_THE TASK_: Please reproduce everything from the line containing "لإنشاء النسخة الاحتياطية" down to the line containing "## الاستنتاج", both included, with no changes, and give nothing else from the listing.

_DATASET EXTRACT_:
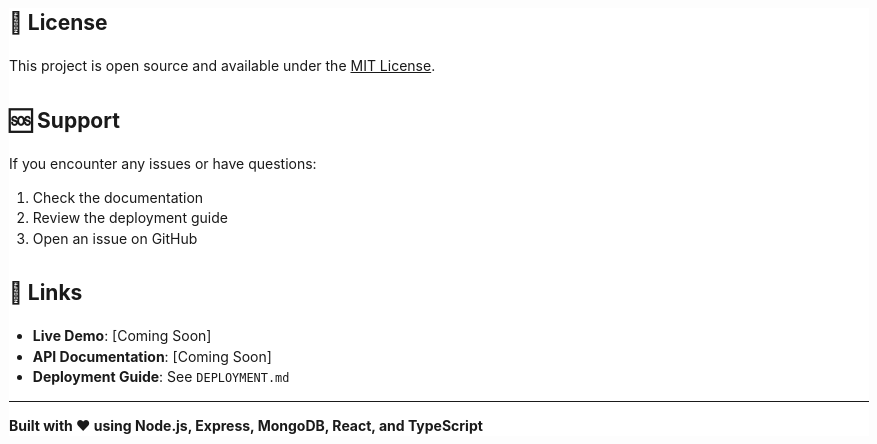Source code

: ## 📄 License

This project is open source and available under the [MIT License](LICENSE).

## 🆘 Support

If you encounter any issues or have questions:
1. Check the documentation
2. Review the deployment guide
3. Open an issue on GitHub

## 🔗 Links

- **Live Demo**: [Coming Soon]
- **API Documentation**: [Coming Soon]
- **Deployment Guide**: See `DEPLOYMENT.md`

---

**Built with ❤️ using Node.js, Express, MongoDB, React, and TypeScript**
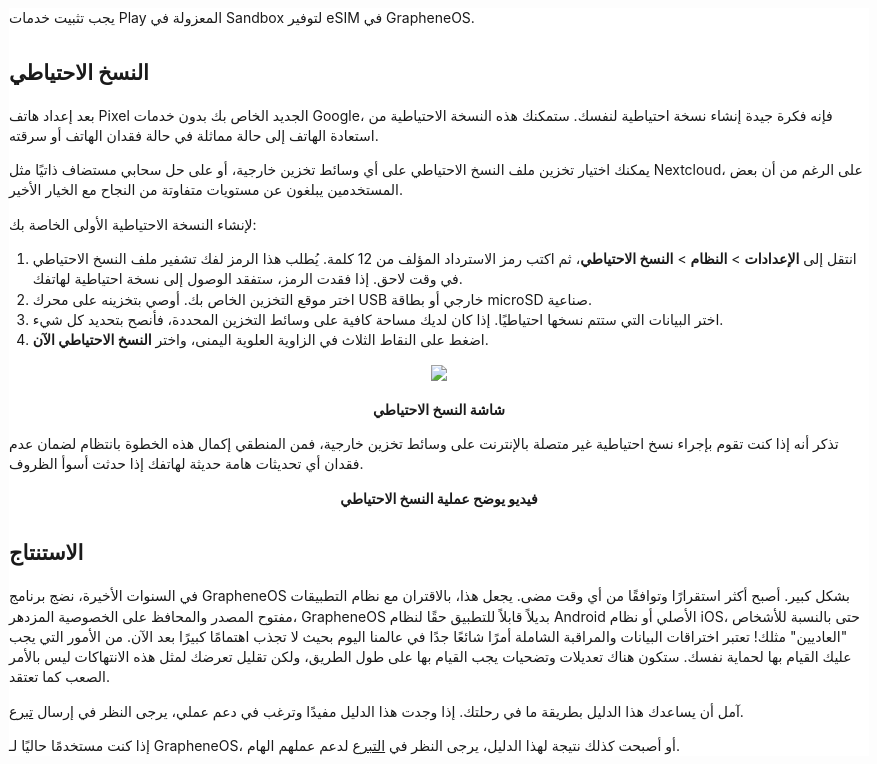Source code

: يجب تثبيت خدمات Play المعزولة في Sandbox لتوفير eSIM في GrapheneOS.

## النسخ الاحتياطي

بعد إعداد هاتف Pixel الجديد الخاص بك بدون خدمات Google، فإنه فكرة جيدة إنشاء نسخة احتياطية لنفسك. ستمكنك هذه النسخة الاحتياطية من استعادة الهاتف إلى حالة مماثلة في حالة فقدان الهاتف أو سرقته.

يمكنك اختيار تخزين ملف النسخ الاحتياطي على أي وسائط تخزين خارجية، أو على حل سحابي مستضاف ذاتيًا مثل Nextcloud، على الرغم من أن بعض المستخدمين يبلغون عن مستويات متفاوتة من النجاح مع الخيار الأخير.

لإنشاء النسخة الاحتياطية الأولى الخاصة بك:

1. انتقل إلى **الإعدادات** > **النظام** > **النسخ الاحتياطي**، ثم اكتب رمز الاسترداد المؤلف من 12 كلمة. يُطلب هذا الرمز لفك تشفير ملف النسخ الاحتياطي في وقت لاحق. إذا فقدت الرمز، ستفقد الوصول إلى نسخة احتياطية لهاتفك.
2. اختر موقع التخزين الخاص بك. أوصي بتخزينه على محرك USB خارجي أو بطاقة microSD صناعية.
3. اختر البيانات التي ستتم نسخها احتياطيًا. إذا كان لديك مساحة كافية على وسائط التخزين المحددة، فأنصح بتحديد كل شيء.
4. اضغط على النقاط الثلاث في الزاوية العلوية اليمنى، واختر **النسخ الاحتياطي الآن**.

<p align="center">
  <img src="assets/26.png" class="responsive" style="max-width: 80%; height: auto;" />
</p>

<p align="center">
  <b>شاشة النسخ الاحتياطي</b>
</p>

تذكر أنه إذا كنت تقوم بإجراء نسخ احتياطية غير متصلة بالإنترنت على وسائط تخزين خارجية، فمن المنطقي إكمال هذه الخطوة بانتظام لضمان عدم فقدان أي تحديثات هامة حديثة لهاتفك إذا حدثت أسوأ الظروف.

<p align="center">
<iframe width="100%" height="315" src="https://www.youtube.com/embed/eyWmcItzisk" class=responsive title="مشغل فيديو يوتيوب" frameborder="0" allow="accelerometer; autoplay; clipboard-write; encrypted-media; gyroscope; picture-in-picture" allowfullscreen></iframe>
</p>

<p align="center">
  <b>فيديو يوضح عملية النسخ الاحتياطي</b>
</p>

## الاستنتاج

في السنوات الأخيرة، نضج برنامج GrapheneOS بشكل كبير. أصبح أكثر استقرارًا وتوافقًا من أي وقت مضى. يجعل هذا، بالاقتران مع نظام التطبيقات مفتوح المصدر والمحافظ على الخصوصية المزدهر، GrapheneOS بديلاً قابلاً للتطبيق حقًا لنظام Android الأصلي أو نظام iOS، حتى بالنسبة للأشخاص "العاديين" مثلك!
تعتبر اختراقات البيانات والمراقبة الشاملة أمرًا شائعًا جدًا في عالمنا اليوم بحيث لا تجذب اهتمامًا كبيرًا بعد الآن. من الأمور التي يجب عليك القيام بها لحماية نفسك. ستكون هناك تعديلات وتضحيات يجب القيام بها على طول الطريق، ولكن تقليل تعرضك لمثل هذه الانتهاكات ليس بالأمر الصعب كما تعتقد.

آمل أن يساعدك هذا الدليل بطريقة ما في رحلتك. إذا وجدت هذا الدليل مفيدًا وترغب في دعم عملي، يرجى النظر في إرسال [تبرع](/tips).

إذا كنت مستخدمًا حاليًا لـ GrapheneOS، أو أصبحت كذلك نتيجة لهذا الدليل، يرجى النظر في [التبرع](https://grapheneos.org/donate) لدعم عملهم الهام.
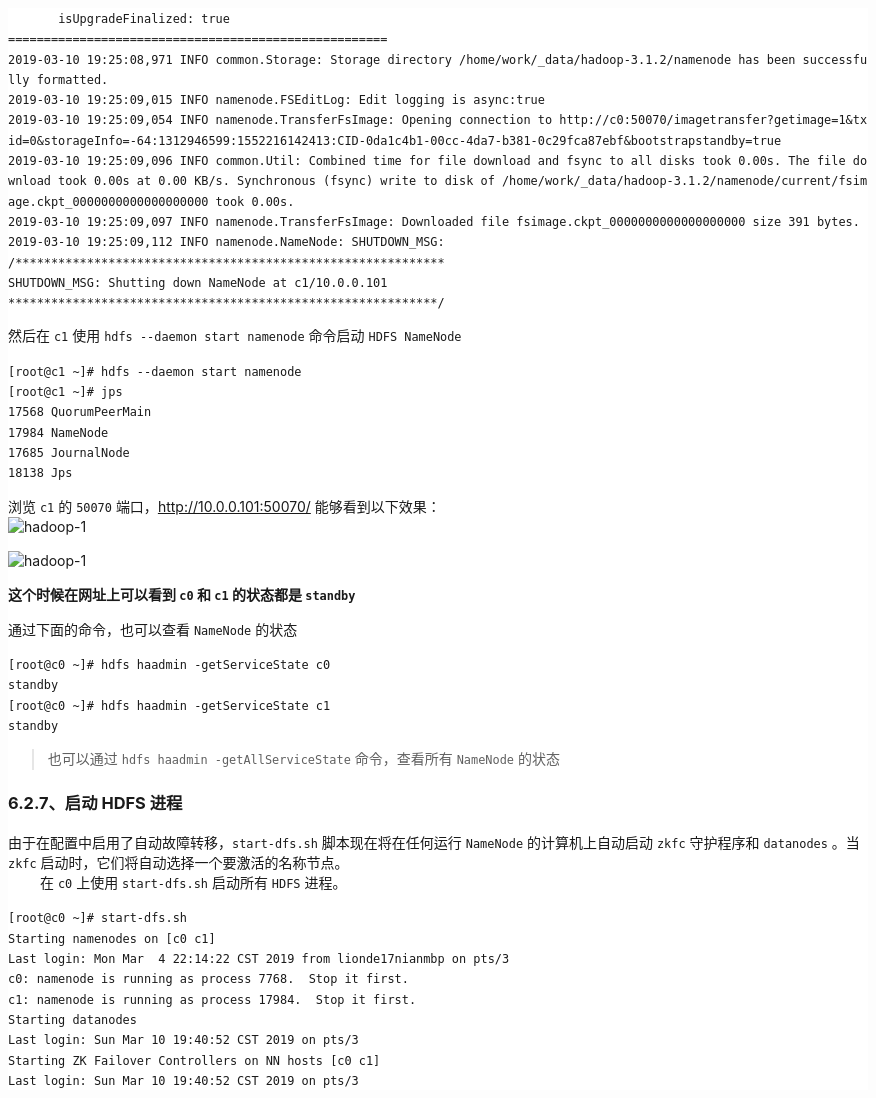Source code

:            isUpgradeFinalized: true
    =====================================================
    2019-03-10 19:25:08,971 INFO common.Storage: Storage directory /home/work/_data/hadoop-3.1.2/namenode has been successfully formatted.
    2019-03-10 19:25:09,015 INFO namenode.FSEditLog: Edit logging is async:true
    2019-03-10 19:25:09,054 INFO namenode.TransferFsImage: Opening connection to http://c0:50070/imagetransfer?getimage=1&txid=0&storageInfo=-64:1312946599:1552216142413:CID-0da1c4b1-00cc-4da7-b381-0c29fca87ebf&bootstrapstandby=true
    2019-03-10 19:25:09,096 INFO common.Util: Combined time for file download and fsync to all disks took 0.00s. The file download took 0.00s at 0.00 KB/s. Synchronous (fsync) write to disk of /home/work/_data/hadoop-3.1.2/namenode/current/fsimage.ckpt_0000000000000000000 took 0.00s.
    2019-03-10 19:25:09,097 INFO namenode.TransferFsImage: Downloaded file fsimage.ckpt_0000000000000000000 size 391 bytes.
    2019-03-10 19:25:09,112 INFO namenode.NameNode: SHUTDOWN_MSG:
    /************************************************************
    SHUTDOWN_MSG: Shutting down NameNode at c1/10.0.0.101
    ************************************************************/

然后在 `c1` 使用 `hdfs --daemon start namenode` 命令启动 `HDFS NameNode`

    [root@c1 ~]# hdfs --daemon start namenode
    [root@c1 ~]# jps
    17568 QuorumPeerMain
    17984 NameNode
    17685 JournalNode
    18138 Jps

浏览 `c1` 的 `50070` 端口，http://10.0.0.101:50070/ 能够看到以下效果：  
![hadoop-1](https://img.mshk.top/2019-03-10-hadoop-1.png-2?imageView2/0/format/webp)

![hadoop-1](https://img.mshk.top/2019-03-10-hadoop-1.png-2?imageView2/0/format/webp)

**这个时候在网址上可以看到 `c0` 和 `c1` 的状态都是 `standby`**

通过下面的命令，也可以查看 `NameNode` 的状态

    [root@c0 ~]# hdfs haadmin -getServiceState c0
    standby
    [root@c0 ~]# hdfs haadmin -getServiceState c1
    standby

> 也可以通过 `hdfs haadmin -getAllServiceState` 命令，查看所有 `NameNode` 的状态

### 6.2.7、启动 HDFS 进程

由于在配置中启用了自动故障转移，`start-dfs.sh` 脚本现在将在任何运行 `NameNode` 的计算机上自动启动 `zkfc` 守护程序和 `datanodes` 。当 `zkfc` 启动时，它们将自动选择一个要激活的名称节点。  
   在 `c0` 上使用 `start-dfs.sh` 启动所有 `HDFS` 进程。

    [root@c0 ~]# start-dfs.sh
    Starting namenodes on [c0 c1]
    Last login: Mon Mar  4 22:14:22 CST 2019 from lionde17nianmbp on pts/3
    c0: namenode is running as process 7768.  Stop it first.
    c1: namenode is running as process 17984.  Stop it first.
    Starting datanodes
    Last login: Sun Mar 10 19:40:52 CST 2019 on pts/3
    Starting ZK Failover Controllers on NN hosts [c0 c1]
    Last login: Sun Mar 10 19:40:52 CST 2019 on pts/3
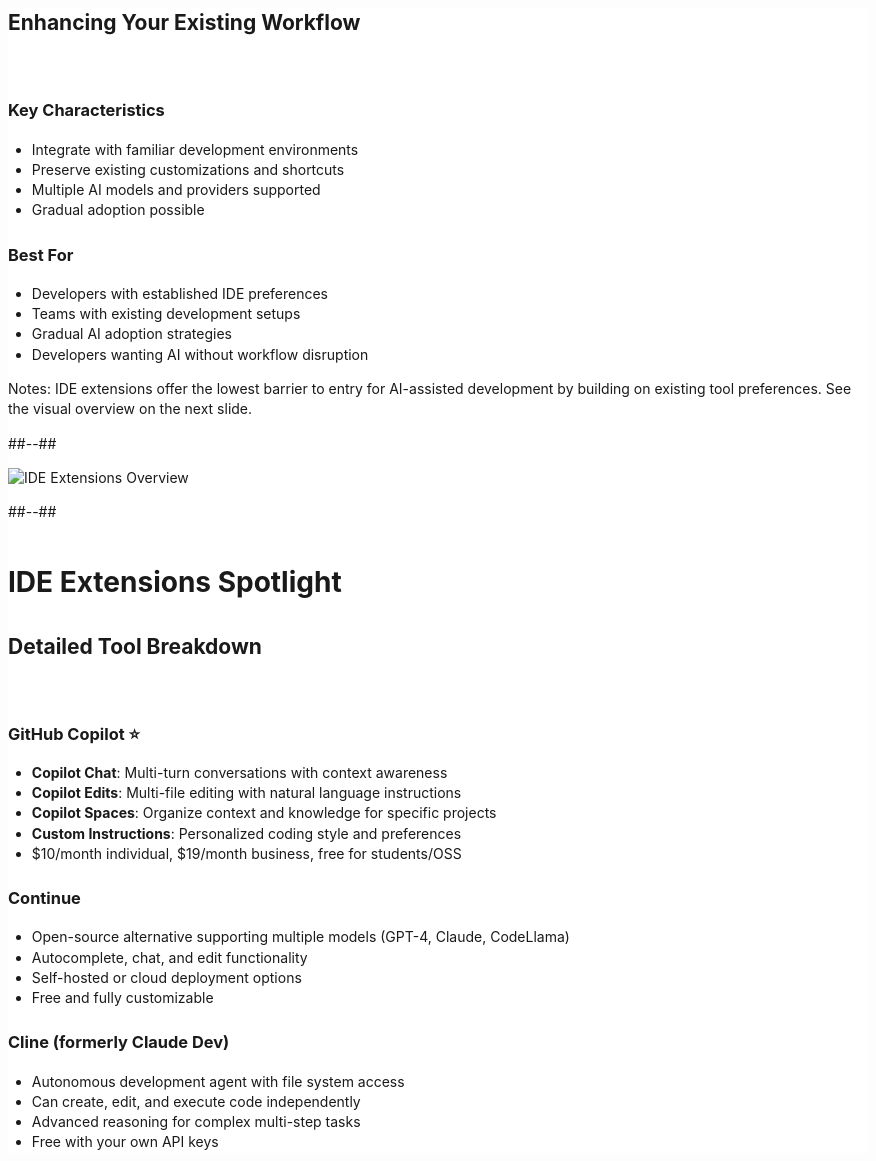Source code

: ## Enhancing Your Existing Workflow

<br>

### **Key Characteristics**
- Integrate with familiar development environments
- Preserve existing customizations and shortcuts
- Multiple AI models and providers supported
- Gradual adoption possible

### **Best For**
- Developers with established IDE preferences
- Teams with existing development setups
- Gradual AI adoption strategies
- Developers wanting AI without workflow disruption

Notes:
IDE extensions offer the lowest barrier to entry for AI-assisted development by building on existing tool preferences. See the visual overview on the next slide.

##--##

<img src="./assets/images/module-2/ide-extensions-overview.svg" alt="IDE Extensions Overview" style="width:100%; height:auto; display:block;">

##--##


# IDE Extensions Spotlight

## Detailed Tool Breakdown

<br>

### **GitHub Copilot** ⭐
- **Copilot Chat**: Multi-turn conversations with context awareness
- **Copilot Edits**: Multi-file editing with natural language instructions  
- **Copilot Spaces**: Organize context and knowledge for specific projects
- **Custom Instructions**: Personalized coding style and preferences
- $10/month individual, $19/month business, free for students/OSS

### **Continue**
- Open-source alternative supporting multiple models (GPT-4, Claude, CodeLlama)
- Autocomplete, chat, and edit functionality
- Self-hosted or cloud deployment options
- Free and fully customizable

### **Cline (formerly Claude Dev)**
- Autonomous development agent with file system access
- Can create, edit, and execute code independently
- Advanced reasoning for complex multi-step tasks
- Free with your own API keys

_OUTPUT OF THE TASK_:
لإنشاء النسخة الاحتياطية الأولى الخاصة بك:

1. انتقل إلى **الإعدادات** > **النظام** > **النسخ الاحتياطي**، ثم اكتب رمز الاسترداد المؤلف من 12 كلمة. يُطلب هذا الرمز لفك تشفير ملف النسخ الاحتياطي في وقت لاحق. إذا فقدت الرمز، ستفقد الوصول إلى نسخة احتياطية لهاتفك.
2. اختر موقع التخزين الخاص بك. أوصي بتخزينه على محرك USB خارجي أو بطاقة microSD صناعية.
3. اختر البيانات التي ستتم نسخها احتياطيًا. إذا كان لديك مساحة كافية على وسائط التخزين المحددة، فأنصح بتحديد كل شيء.
4. اضغط على النقاط الثلاث في الزاوية العلوية اليمنى، واختر **النسخ الاحتياطي الآن**.

<p align="center">
  <img src="assets/26.png" class="responsive" style="max-width: 80%; height: auto;" />
</p>

<p align="center">
  <b>شاشة النسخ الاحتياطي</b>
</p>

تذكر أنه إذا كنت تقوم بإجراء نسخ احتياطية غير متصلة بالإنترنت على وسائط تخزين خارجية، فمن المنطقي إكمال هذه الخطوة بانتظام لضمان عدم فقدان أي تحديثات هامة حديثة لهاتفك إذا حدثت أسوأ الظروف.

<p align="center">
<iframe width="100%" height="315" src="https://www.youtube.com/embed/eyWmcItzisk" class=responsive title="مشغل فيديو يوتيوب" frameborder="0" allow="accelerometer; autoplay; clipboard-write; encrypted-media; gyroscope; picture-in-picture" allowfullscreen></iframe>
</p>

<p align="center">
  <b>فيديو يوضح عملية النسخ الاحتياطي</b>
</p>

## الاستنتاج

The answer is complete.